PAP has long-lasting anti-nociceptive effects, he explained, describing how he and his colleagues have injected PAP into acupuncture points in rodents in an animal model, a technique he has termed “PAPupuncture.” When PAP is injected into the acupuncture points, it generates adenosine from AMP.
He noted that adenosine is known to provide pain relief. In terms of pain management, “this technique lasts 100 times longer than acupuncture, which lasts only a few hours.”
The next step in his research would be taking a form of PAP into a clinical trial. “The idea is to use the enzyme as a drug,” he said, noting that because PAP injections into the spinal cord would be invasive for humans, he and his colleagues had the idea of studying acupuncture points—even though he has never formally studied acupuncture.
“We now know there are at least three enzymes involved in pain,” said Zylka, who is also studying the enzyme ecto-5'-nucleotidase (NT5E, CD73)—which, like PAP, is expressed in pain-sensing neurons.
Yet another non-opiate approach to pain control is being studied by Douglas A. Lappi, PhD, founder, President, and Chief Scientific Officer of Advanced Targeting Systems, Inc. (a reagent supply corporation), a former visiting scientist at the National Cancer Institute in Milan, and a former researcher at the Salk Institute.
Lappi said he expects to begin clinical trials next year in advanced-cancer patients of a novel, potential pain-targeting drug, a conjugate between saporin and the neuropeptide Substance P. Saporin is a protein from the plant Saponaria officinalis.
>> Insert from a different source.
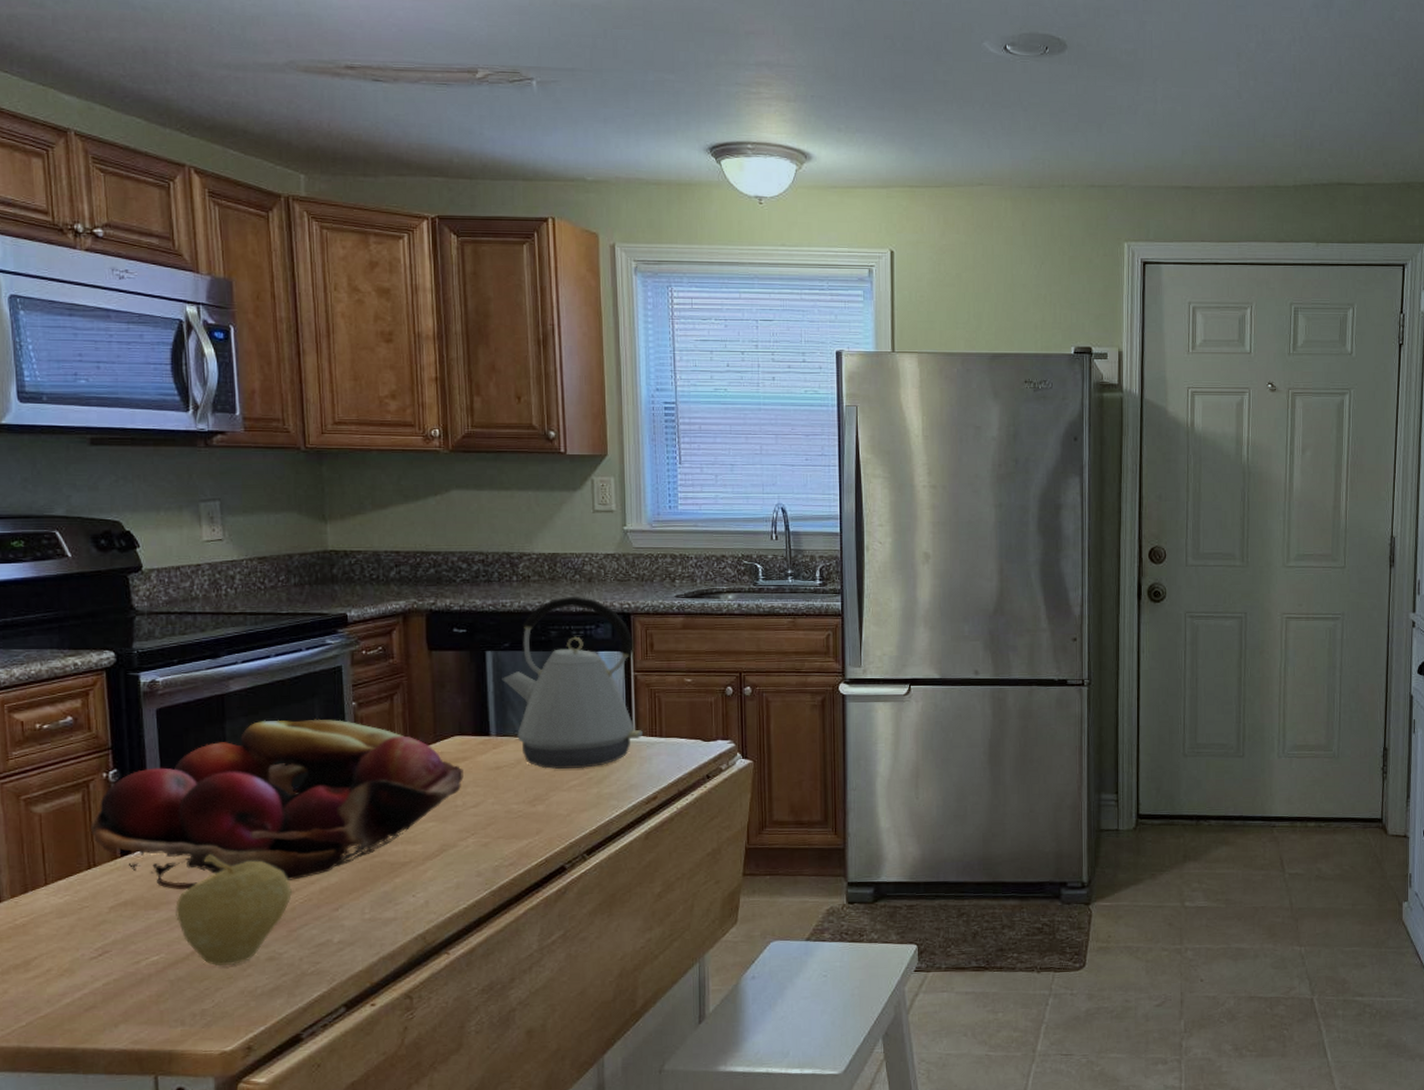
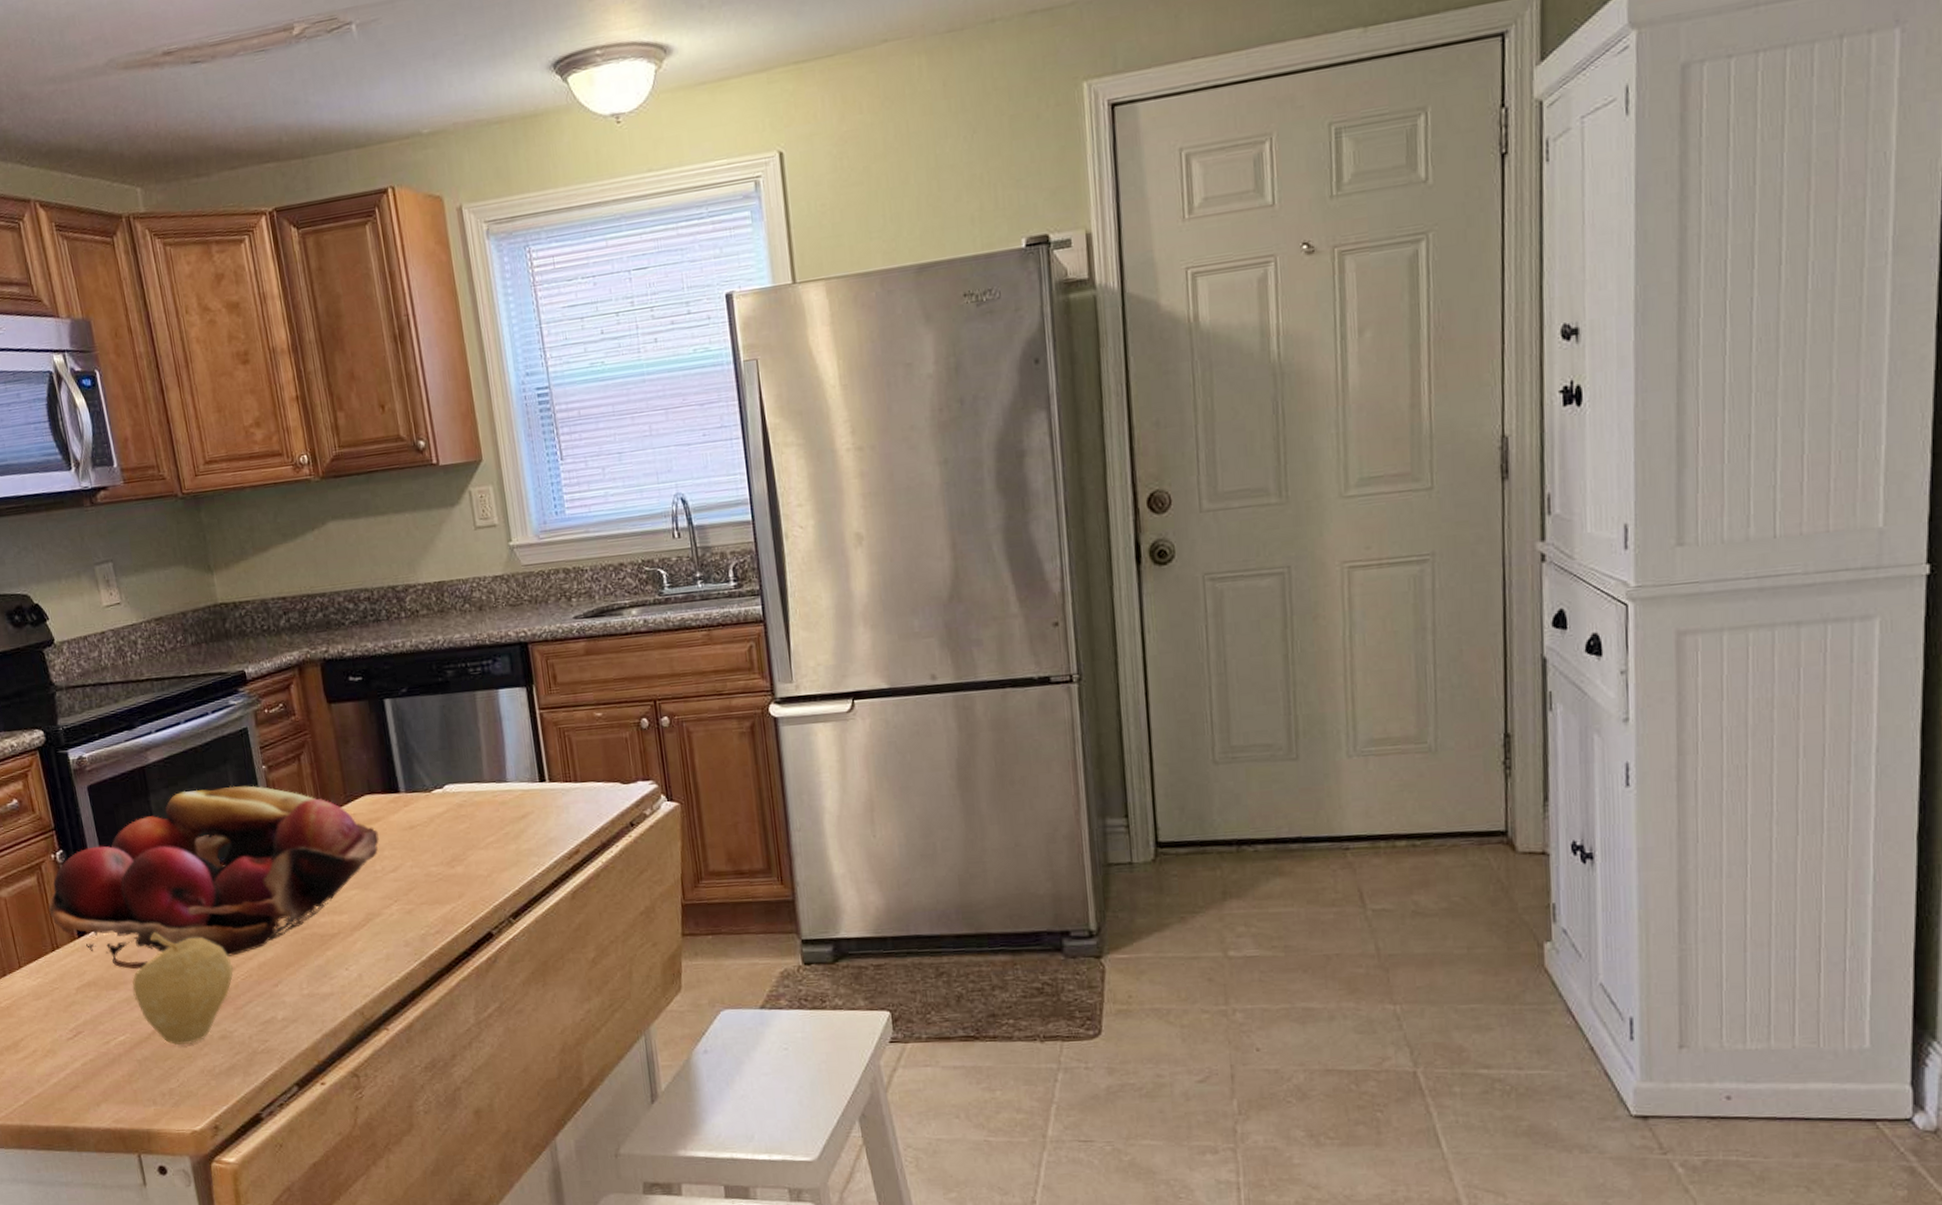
kettle: present [502,596,643,769] -> none [403,627,556,826]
Lappi, who has received NIH funding—including money from the National Cancer Institute—noted that in animal models the new compound, SP-SAP, blunts chronic pain and has a long-lasting effect (up to 45 days).
“In 2013 we do plan to go into the clinic in humans; we're making our way to that point…We are now looking at clinical trial protocols,” he said. “Remember, this is not a cancer cure, this is for cancer pain.”
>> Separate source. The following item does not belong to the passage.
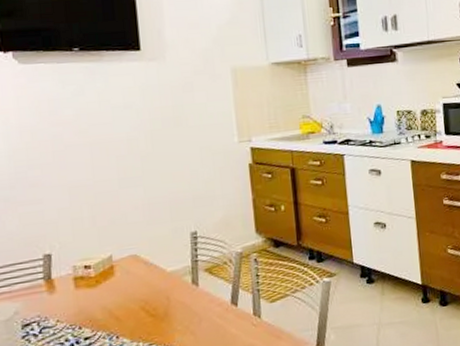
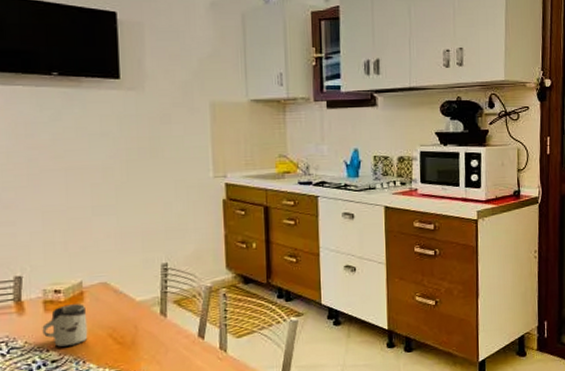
cup: none [73,278,120,325] -> present [42,304,88,348]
The fact that NCI is helping to fund the research, he said, “shows the concern the National Cancer Institute has for cancer pain.”
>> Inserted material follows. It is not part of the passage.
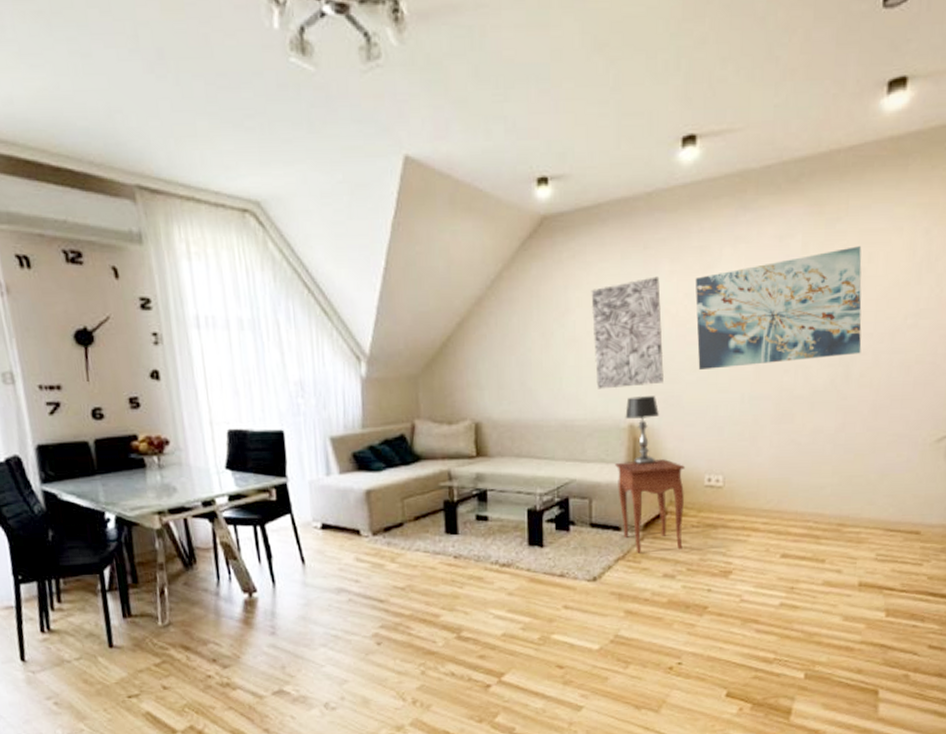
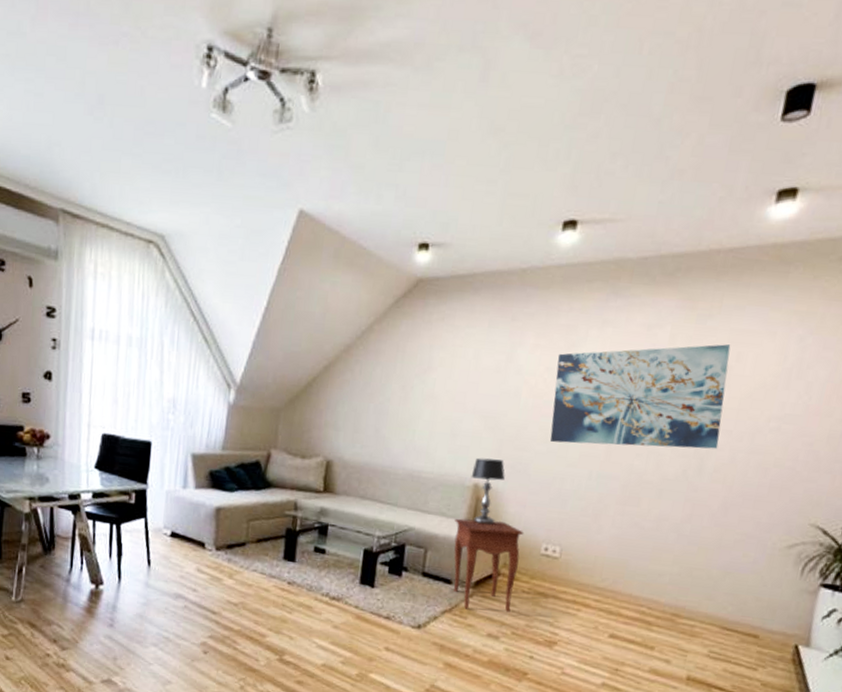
wall art: present [591,276,664,390] -> none [447,347,523,449]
Lappi said SP-SAP has shown a significant pain-reduction benefit in dogs. He showed a video of a companion dog with an osteosarcoma; the dog was limping markedly. Ten weeks after an SP-SAP treatment, the dog was walking normally; at 20 weeks post-treatment, the dog was jumping—even though the osteosarcoma had grown.
Finally, H. Ralph Snodgrass, PhD, President, Chief Scientific Officer, and Director of VistaGen Therapeutics, Inc., presented data on a new compound, AV-101, which blocks neuropathic pain by altering neuronal networks at the spinal level.
Snodgrass, a former member of the Lineberger Comprehensive Cancer Center at the University of North Carolina (Chapel Hill) School of Medicine, said this novel compound has shown activity in three models of pain. A Phase Ia clinical study of AV-101 has been completed, and a Phase Ib one is ongoing. No serious adverse events have been reported, he said, and several patients reported feelings of well-being.
Asked by a symposium attendee to comment on the importance of exercising caution in clinical trials with a treatment that alters neuronal networks, Snodgrass said, “I agree with you completely.”
© 2012 Lippincott Williams & Wilkins, Inc.